Required work
Restrict the output to the lines below starting at the one that contains "X026777Y016172D03*" and ending at the one that contains "X022470Y010429D03*", and restate them word for word, both ends included.

[Dataset records]
++++++

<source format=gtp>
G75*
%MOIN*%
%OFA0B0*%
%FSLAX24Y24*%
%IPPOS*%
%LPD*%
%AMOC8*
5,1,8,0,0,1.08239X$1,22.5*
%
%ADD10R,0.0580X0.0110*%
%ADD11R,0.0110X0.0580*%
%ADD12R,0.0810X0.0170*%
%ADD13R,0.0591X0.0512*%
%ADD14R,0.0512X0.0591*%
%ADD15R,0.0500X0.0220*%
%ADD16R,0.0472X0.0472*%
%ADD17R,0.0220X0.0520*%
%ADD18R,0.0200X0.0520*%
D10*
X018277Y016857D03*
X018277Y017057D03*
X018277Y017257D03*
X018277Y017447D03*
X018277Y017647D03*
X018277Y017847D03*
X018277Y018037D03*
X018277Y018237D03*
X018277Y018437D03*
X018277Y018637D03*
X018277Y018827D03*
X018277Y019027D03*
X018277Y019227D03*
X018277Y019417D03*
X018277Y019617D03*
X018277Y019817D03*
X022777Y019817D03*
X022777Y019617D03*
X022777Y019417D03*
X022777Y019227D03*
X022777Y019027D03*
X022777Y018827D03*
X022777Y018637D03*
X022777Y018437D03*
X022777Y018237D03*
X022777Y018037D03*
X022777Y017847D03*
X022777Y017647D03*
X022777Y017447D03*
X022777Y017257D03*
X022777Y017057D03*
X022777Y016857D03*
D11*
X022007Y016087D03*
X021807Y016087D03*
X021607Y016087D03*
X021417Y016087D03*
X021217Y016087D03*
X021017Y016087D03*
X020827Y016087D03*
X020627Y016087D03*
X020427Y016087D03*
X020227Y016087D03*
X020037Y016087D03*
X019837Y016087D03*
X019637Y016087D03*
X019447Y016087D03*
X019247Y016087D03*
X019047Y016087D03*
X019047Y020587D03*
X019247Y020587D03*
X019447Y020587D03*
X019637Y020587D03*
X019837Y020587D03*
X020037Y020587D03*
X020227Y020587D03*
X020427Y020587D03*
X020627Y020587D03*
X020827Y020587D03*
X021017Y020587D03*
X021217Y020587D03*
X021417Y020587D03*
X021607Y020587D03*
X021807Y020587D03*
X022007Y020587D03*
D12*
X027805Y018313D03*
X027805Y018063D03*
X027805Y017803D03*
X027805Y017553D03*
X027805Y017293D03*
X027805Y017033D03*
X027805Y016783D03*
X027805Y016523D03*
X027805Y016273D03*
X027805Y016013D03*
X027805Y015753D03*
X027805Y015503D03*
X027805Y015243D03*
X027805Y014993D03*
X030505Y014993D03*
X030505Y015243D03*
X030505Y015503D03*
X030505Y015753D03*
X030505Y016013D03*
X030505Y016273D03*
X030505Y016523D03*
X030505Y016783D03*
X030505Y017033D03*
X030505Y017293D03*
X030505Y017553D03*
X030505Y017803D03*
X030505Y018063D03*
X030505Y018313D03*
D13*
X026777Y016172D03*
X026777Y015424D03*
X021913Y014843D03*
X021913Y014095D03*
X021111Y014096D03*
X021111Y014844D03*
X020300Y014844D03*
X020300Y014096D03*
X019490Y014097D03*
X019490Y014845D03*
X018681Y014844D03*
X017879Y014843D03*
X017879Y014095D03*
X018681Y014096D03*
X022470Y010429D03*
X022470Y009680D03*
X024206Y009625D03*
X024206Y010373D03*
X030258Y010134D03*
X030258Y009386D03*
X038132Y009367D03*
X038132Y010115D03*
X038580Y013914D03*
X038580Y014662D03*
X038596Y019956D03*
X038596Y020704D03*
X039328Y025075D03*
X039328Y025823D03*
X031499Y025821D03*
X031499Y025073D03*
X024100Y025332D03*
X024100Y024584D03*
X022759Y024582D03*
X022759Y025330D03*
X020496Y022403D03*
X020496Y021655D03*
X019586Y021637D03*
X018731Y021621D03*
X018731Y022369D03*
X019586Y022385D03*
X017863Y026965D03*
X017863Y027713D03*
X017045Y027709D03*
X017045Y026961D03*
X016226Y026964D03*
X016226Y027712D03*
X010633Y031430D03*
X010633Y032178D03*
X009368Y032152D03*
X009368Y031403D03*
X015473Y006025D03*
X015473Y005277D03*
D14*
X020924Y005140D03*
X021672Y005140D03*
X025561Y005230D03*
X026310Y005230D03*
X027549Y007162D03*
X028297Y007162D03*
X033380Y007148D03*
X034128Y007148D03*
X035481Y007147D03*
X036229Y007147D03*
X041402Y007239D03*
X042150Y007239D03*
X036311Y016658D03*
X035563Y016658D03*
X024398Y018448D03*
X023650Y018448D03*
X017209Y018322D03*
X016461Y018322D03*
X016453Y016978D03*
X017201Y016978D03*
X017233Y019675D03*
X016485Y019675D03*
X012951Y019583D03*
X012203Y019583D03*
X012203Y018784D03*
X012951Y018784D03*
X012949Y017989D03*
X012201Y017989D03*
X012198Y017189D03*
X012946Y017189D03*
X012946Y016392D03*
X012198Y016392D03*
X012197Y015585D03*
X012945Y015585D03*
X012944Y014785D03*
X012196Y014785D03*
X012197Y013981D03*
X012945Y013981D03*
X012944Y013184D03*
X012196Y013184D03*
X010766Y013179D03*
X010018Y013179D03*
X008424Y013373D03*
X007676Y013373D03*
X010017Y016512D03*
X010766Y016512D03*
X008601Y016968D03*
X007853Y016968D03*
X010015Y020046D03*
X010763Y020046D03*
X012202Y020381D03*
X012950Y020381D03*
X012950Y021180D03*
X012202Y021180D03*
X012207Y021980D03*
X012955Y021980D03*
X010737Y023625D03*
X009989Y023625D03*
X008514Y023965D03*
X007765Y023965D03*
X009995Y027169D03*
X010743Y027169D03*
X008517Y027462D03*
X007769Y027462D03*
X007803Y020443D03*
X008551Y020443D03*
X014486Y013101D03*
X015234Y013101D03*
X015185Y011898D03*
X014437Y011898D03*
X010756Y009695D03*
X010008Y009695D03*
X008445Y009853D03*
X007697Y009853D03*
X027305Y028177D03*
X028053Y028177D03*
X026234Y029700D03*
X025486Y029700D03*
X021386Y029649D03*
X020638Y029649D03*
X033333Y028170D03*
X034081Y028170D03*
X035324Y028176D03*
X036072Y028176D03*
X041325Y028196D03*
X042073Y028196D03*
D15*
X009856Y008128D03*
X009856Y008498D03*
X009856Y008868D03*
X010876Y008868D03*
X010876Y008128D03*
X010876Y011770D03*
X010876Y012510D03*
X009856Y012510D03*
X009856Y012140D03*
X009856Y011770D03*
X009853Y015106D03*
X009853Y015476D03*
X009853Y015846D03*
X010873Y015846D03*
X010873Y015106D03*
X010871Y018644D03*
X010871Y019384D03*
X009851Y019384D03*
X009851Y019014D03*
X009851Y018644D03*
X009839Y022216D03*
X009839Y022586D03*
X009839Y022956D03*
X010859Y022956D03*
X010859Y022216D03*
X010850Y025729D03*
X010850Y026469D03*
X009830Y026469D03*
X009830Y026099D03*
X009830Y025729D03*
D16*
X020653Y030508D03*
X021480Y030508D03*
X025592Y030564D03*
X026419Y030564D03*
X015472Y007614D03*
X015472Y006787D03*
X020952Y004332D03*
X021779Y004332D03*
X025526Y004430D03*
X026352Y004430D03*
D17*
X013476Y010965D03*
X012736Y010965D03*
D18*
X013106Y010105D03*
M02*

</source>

++++++

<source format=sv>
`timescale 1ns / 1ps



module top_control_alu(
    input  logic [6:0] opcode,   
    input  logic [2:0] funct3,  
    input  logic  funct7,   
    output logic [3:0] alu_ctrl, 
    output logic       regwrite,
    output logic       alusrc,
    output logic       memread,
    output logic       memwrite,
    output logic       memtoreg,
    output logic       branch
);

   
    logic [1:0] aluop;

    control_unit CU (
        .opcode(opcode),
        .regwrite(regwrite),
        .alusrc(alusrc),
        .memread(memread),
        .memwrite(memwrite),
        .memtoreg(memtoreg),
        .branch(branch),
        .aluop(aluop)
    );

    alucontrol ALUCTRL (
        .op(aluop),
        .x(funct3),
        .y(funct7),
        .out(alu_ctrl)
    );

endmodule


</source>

++++++

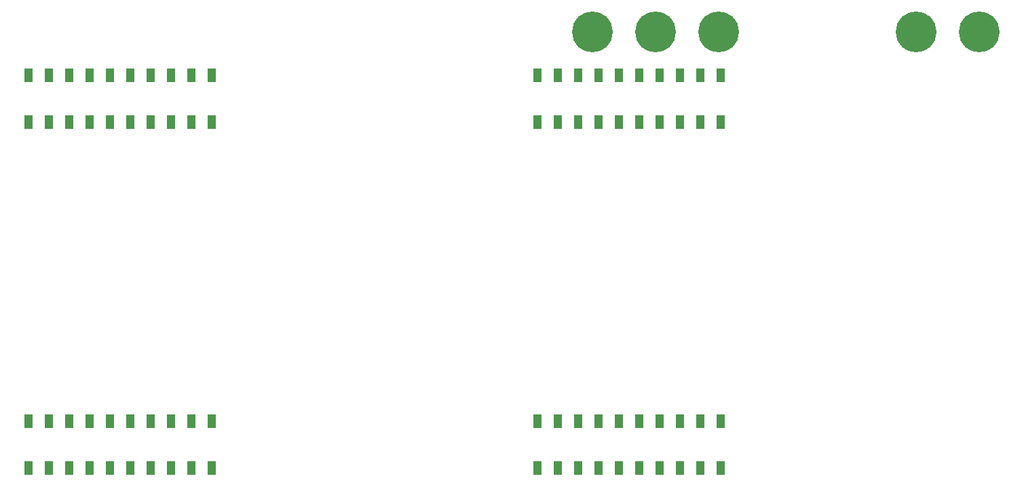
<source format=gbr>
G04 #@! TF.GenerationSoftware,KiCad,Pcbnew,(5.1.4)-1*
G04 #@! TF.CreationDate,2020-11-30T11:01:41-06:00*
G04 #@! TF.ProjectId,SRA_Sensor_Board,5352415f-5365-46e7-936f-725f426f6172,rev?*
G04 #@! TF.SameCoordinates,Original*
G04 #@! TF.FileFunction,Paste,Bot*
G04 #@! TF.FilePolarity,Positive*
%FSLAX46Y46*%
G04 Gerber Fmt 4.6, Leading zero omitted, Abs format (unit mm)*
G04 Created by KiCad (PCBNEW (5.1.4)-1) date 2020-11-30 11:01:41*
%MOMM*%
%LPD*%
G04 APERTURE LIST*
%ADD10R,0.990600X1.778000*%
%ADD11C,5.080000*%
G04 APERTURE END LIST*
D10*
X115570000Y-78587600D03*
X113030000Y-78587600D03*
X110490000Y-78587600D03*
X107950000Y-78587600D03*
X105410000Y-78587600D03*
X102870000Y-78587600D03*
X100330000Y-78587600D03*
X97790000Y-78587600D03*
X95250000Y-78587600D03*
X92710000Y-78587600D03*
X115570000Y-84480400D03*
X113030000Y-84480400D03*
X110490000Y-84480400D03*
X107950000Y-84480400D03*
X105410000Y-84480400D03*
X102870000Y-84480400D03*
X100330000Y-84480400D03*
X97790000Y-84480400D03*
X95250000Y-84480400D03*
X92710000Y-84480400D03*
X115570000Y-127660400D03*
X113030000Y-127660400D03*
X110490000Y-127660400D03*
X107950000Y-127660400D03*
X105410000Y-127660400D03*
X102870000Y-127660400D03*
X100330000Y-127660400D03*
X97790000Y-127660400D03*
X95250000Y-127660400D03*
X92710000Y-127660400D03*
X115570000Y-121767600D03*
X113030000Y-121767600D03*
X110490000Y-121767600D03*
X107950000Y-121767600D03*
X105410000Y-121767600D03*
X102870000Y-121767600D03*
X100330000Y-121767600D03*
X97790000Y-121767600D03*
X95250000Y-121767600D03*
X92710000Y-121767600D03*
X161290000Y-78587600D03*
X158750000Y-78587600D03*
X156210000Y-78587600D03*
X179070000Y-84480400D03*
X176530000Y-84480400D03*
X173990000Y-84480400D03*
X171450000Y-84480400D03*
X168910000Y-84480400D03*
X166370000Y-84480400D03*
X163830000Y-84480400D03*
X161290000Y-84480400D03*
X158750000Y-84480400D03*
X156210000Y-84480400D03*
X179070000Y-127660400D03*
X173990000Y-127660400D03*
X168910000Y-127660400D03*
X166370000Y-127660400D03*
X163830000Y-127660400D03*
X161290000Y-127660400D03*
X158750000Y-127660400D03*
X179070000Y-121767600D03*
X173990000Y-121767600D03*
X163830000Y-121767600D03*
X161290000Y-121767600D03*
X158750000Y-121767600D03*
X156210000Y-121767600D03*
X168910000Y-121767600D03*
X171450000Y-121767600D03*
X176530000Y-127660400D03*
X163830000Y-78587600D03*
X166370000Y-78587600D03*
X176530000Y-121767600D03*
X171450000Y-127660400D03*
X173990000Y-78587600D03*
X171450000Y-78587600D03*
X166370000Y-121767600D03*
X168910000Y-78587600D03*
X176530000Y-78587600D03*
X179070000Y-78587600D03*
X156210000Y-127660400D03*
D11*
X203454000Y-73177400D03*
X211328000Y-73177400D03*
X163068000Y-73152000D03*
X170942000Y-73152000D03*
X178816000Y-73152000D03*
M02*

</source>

++++++

Answer box
X026777Y016172D03*
X026777Y015424D03*
X021913Y014843D03*
X021913Y014095D03*
X021111Y014096D03*
X021111Y014844D03*
X020300Y014844D03*
X020300Y014096D03*
X019490Y014097D03*
X019490Y014845D03*
X018681Y014844D03*
X017879Y014843D03*
X017879Y014095D03*
X018681Y014096D03*
X022470Y010429D03*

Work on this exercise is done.